2, be out of shape corpulent bacili: The meeting after pollution makes beer produces ingredient of 2 armour sulfur. It is in PH under 3.9 when cannot grow, but be able to bear or endure 6.0% alcohol.

3, lactobacillus: It is the main bacterium that beer works pollutes, include lactobacillus and sufficient coccus among them two are belonged to. They are extensive consist in ferments in fluid of incomplete of coal tub, conduit, valve, beer. Former do not be able to bear or endure hops and grow below microtherm slow, do not pollute beer to ferment so process; Latter meeting brings about beer acidification, produce double acetyl ingredient, can secrete pod film polysaccharide at the same time, make beer ropy, cloudy.
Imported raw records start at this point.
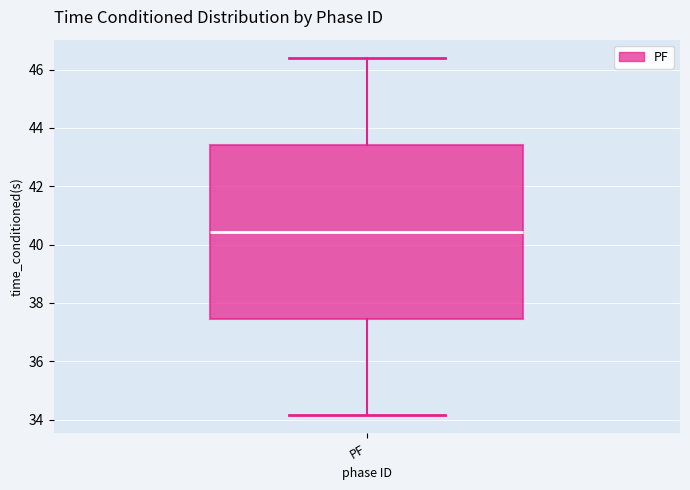

Read this box plot against the y-axis: the position of the median line, the range covered by the box, and the ends of both whiskers. The values are not printed on the chart, so give them approximately, as read against the axis.

median 40.4, box 37.4 to 43.4, whiskers 34.2 to 46.4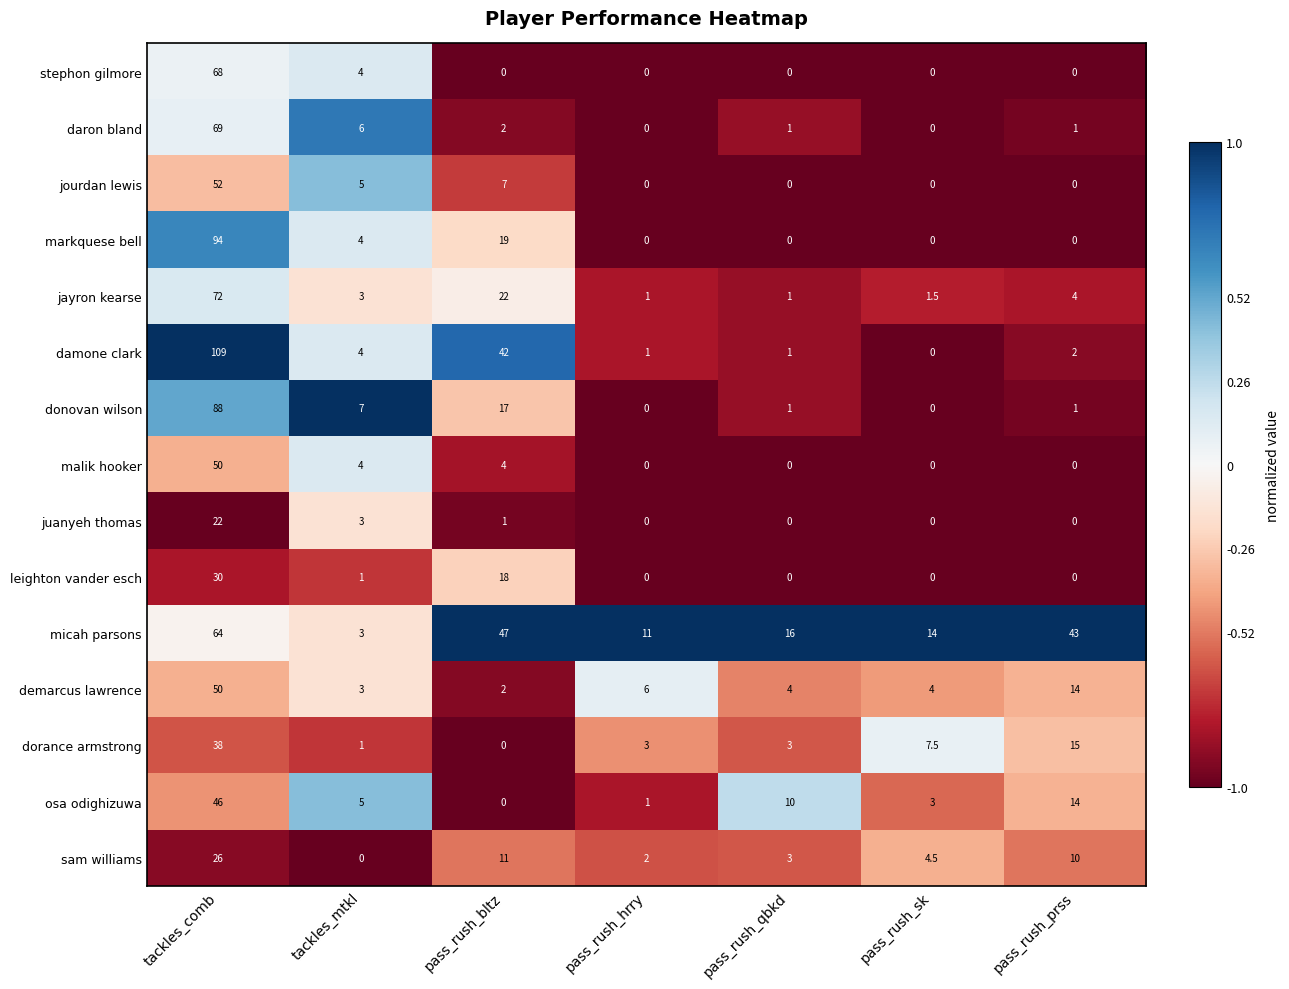

How many categories are shown in the chart?

7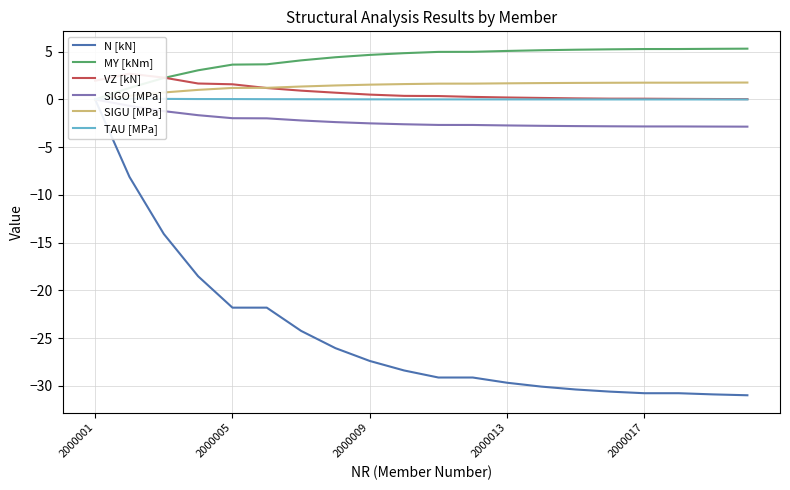

True or false: VZ [kN] and N [kN] cross at least once.

False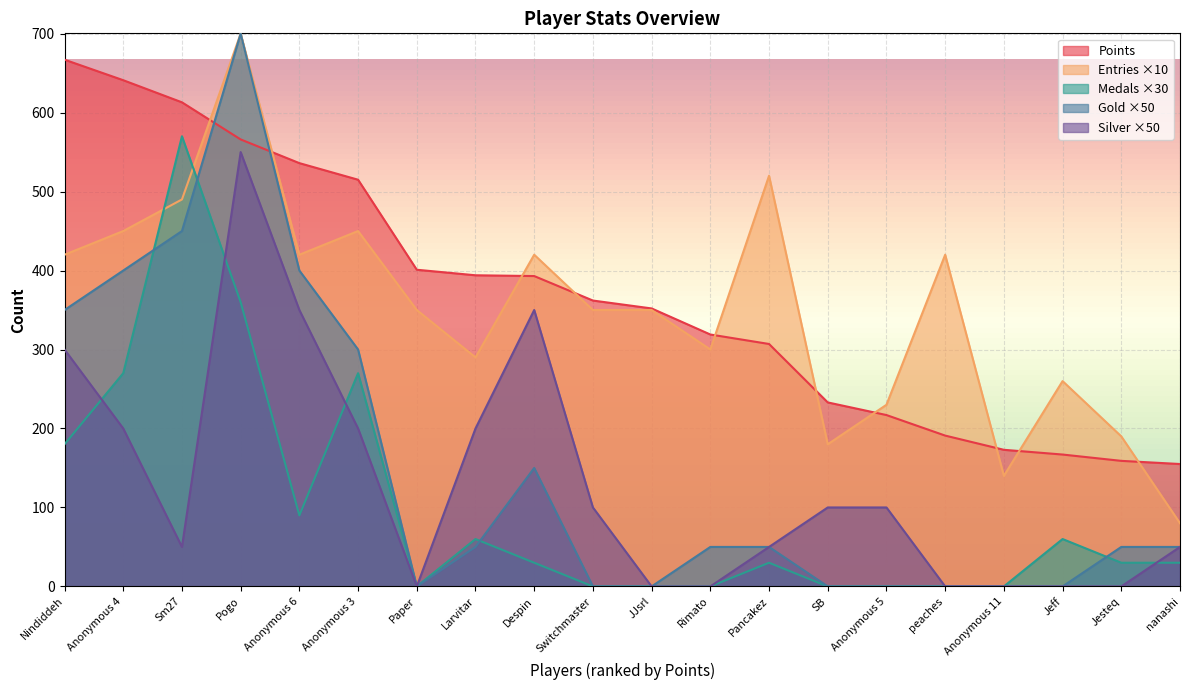

Reading left to right, extract all data points from this chart.

Points: Nindiddeh=667	Anonymous 4=641	Sm27=613	Pogo=566	Anonymous 6=536	Anonymous 3=515	Paper=401	Larvitar=394	Despin=393	Switchmaster=362	JJsrl=352	Rimato=319	Pancakez=307	SB=233	Anonymous 5=217	peaches=191	Anonymous 11=173	Jeff=167	Jesteq=159	nanashi=155
Entries: Nindiddeh=420	Anonymous 4=450	Sm27=490	Pogo=700	Anonymous 6=420	Anonymous 3=450	Paper=350	Larvitar=290	Despin=420	Switchmaster=350	JJsrl=350	Rimato=300	Pancakez=520	SB=180	Anonymous 5=230	peaches=420	Anonymous 11=140	Jeff=260	Jesteq=190	nanashi=80
Medals: Nindiddeh=180	Anonymous 4=270	Sm27=570	Pogo=360	Anonymous 6=90	Anonymous 3=270	Paper=0	Larvitar=60	Despin=30	Switchmaster=0	JJsrl=0	Rimato=0	Pancakez=30	SB=0	Anonymous 5=0	peaches=0	Anonymous 11=0	Jeff=60	Jesteq=30	nanashi=30
Gold: Nindiddeh=350	Anonymous 4=400	Sm27=450	Pogo=700	Anonymous 6=400	Anonymous 3=300	Paper=0	Larvitar=50	Despin=150	Switchmaster=0	JJsrl=0	Rimato=50	Pancakez=50	SB=0	Anonymous 5=0	peaches=0	Anonymous 11=0	Jeff=0	Jesteq=50	nanashi=50
Silver: Nindiddeh=300	Anonymous 4=200	Sm27=50	Pogo=550	Anonymous 6=350	Anonymous 3=200	Paper=0	Larvitar=200	Despin=350	Switchmaster=100	JJsrl=0	Rimato=0	Pancakez=50	SB=100	Anonymous 5=100	peaches=0	Anonymous 11=0	Jeff=0	Jesteq=0	nanashi=50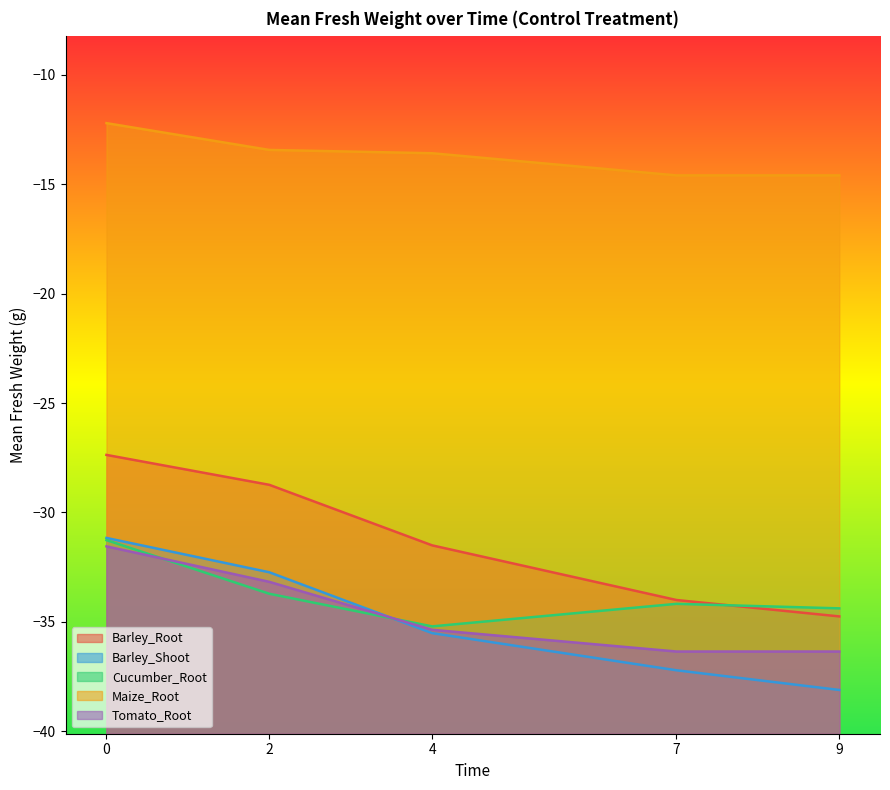

Is the value of Tomato_Root at 4 greater than the value of Maize_Root at 9?

No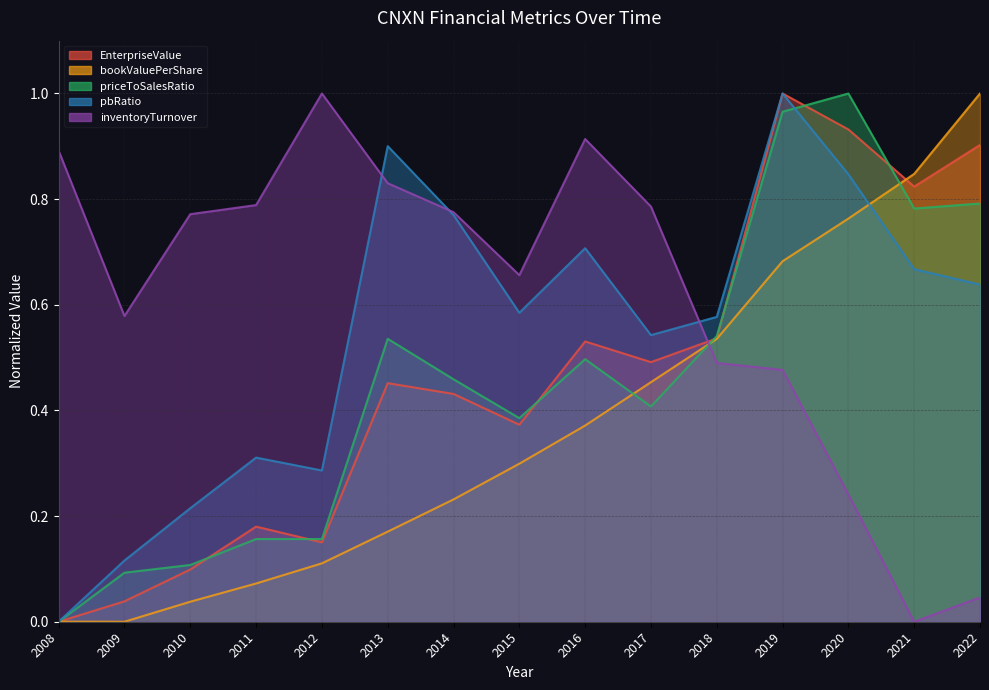

Which label corresponds to the smallest value in the chart?

2008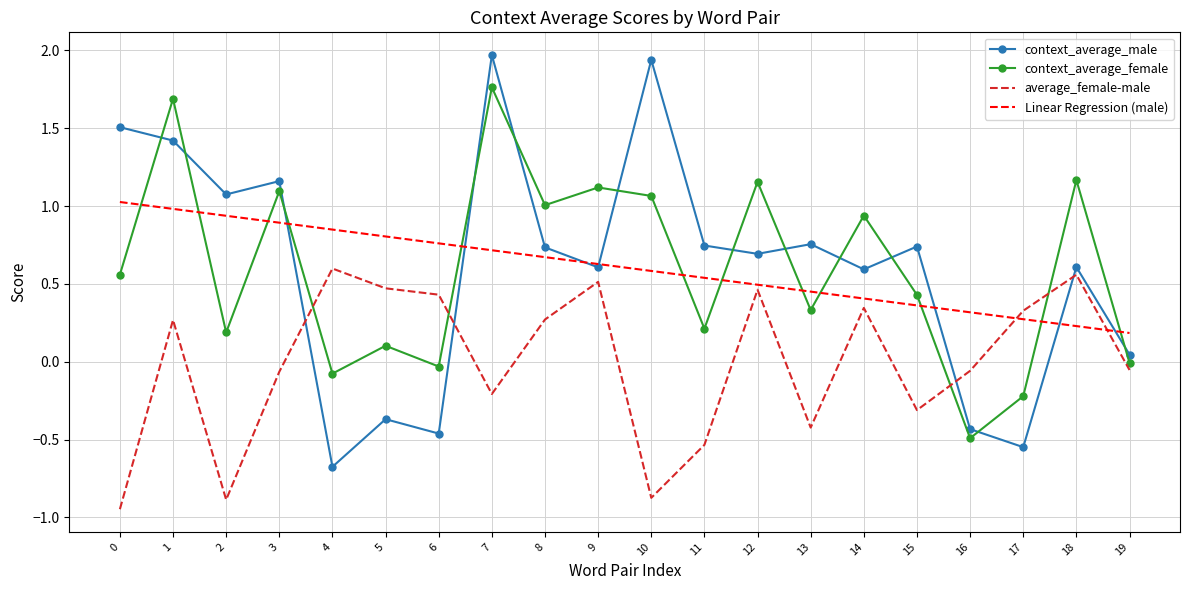

How many intersections are there between Linear Regression (male) and average_female-male?

2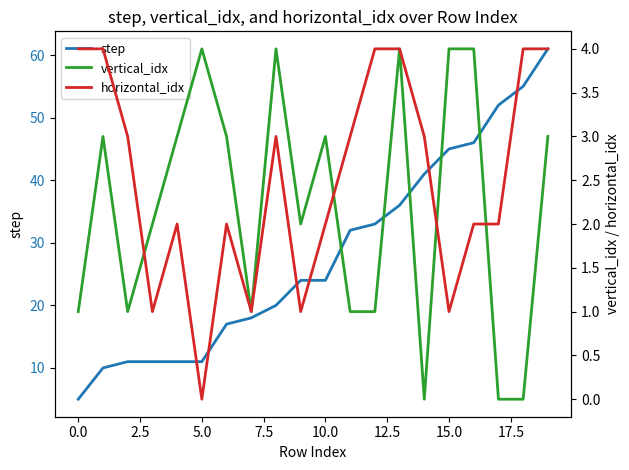

What is the label of the 20th point from the left?

19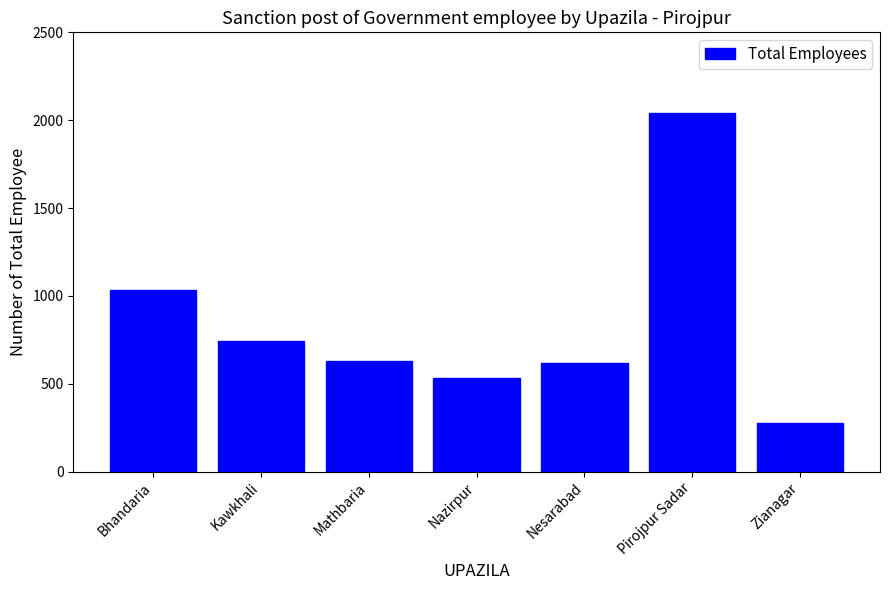

How many distinct data groups are displayed?

1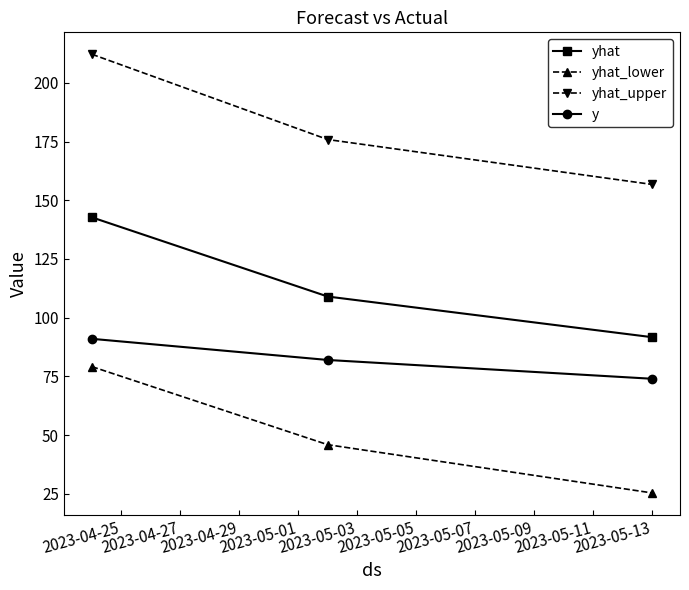

Does the chart display data point markers on the line(s)?

Yes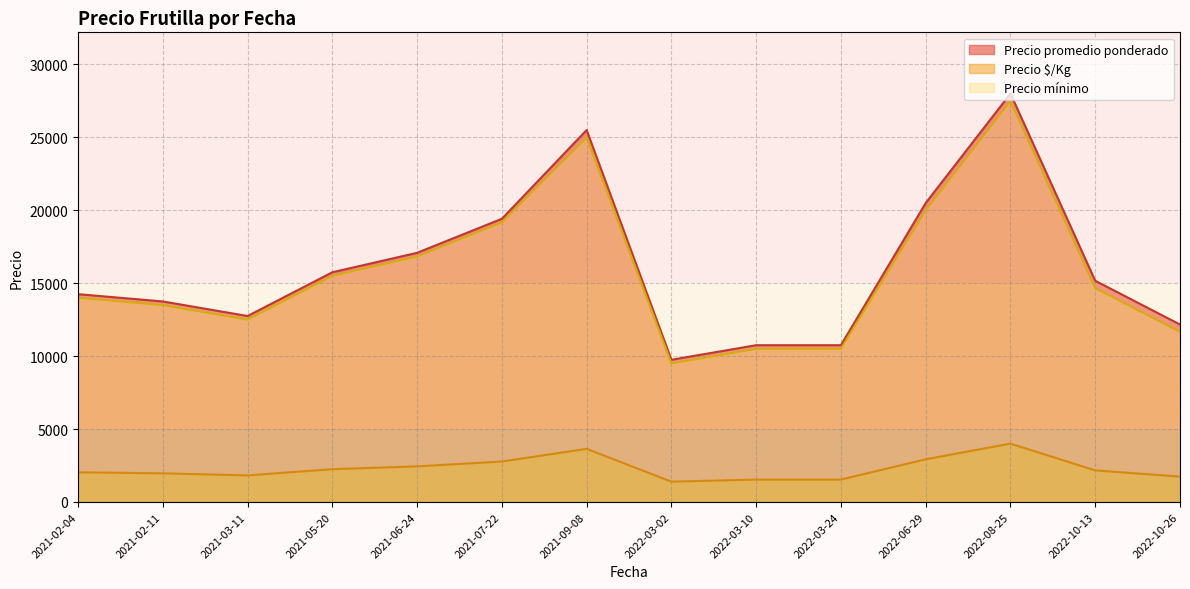

What is the sum of the Precio promedio ponderado values at 2021-02-11 and 2021-09-08?

39250.0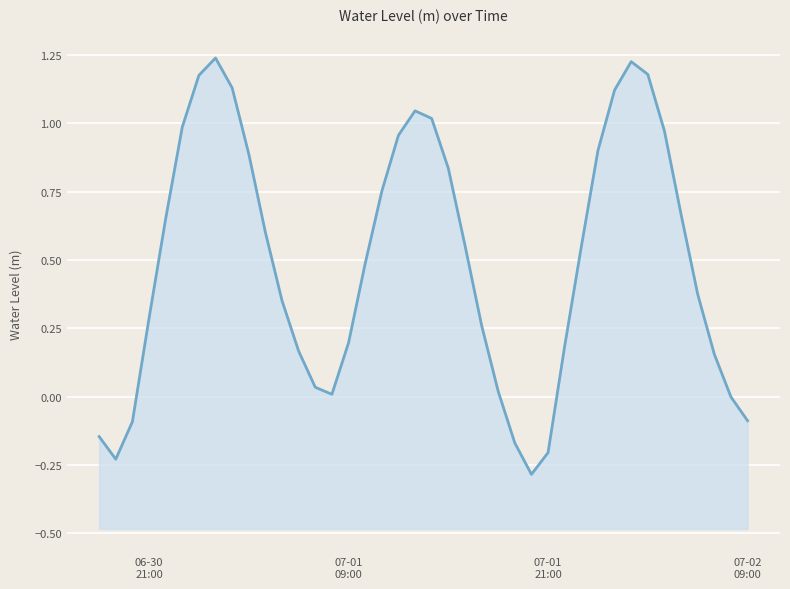

The value at 07-01 09:00 is 0.1. True or false?

False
4, acetic acid bacterium: Can pollute beer through air. The meeting after pollution makes beer has apparent tart flavor and cloudy. Not sensitive to hops, acid-proof be able to bear or endure alcohol is strong.

5, ferment bacterium of single born of the same parents: Grow inside wider PH range. The meeting after pollution makes beer changes flavour. Not sensitive to hops, acid-proof be able to bear or endure alcohol is strong.

6, other miscellaneous bacterium: If beer is gigantic,the metropolis such as form coccus brings bad taste to beer.

Accordingly, in beer brew process, ? Make sure beer is planted yeasty absolutely dominant position, and increase as far as possible right other microbial control, it is the key that assures beer character.